▶ [Texto selecionado]
______________________________
Entre a caridade e a prudência

29-09-2015 15:31

Entre a caridade e a prudência

Fui criada numa família muito simples, com dificuldades até, mas dentro dos padrões cristãos. Compartilhávamos o pouco com vizinhos e amigos. A ajuda também era mútua em ocasiões de doenças ou partos. Nas longas prosas da tarde no portão, trocávamos experiências e, quando caía a noite, procurávamos as Três Marias no céu coalhado de estrelas; nos deliciávamos com as imagens da lua, tentando decifrar o terrível dragão. Era divertido. Dormíamos cedo – não tínhamos TV – mas não sem antes fazer uma oração e pedir a bênção dos pais.

Na ampulheta, o tempo corre devagar, mas implacável. Quantas mudanças na política, na economia, na oportunidade para todos. Mais comida na mesa e, na medida em que a  tecnologia avança, mais necessidades também.

Mas, no país imenso abençoado por Deus, como diz o poeta, com a costa maravilhosa, florestas, cachoeiras, rios imensos, grande variedade de clima, as tempestades e as rajadas de vento avançam sobre nós como camicases, tisnando nossas esperanças. Não são fenômenos da natureza, pois até nesse quesito fomos abençoados. São rajadas de metralhadoras, de impropérios, de incompetência, de desmandos, da roubalheira, da conivência com o crime que é mais organizado que nosso governo. Os noticiários dos meios de comunicação são recheados de notícias escabrosas, de crimes hediondos e discussões abstratas de defensores e acusadores, sempre no tom meio palanque meio sacristia, em  uma arenga sem fim que não se converte em resultados.

E aí perguntamos: — Como ficamos nós, no meio desse fogo cruzado?

Não sabemos em quem confiar; não divisamos que futuro esperar. Desolados, sós, deparamo-nos com a bandidagem e a insegurança, não olhamos no olho de ninguém ao nosso lado. Todos nos parecem inimigos, algum lobo à espreita da presa. Infelizmente, já nos acostumamos com a morte ao nosso lado, como uma sombra que passa. Só a dor não passa. Gestos simples de gentileza há muito foram esquecidos. É cada um por si, vivemos entrincheirados, prontos para a defesa e o ataque. Escondidos debaixo do tapete, nossos preconceitos enraizados vez em quando mostram, mesmo que sutilmente, suas unhas polidas.

Falar sobre isso nem vem ao caso agora, nem haveria espaço para tanto. O que pretendo relatar é uma experiência por mim vivida que deixou aflitos meus familiares, que consideraram meu gesto imprudente demais para os moldes de hoje. E não sem razão,  pois algumas experiências vividas foram muito dolorosas.

Estacionei o carro em frente ao Pet Shopping, desci com a bolsa a tiracolo e minha cadela nos braços, ansiosa para o banho que a aliviaria do sol escaldante e do calor insuportável.

Agachado rente ao muro, um rapaz aparentando menos de trinta anos logo se dirigiu a mim pedindo ajuda. Arrepiei-me toda antevendo um assalto. Estava de chinelo, bermuda, boné e um pequeno celular na mão. Trajes comuns, que estamos acostumados a ver nas ruas e também nos noticiários. Todos têm a mesma cara e “ninguém traz estrela na testa” como diz o ditado.  Diante do impasse, fiquei sem saber o que fazer, com minhas ideias brigando entre a desconfiança e o coração. Este falou mais alto.
______________________________
▶ [Tarefa] Redigite, sem nenhuma alteração, o trecho do texto sobre caridade e prudência que começa em "Falar sobre isso" e termina em "foram muito dolorosas.".

[Entradas salvas]
______________________________
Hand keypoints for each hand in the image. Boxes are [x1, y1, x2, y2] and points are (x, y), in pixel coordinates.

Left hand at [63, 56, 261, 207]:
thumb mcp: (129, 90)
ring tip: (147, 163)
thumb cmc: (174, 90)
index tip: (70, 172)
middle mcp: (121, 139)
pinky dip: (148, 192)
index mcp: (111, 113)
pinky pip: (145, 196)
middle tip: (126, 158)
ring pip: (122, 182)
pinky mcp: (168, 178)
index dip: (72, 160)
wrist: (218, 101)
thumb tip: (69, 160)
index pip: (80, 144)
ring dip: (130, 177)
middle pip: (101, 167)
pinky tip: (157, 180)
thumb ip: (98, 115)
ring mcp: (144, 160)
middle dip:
______________________________
▶ [Resposta]
Falar sobre isso nem vem ao caso agora, nem haveria espaço para tanto. O que pretendo relatar é uma experiência por mim vivida que deixou aflitos meus familiares, que consideraram meu gesto imprudente demais para os moldes de hoje. E não sem razão,  pois algumas experiências vividas foram muito dolorosas.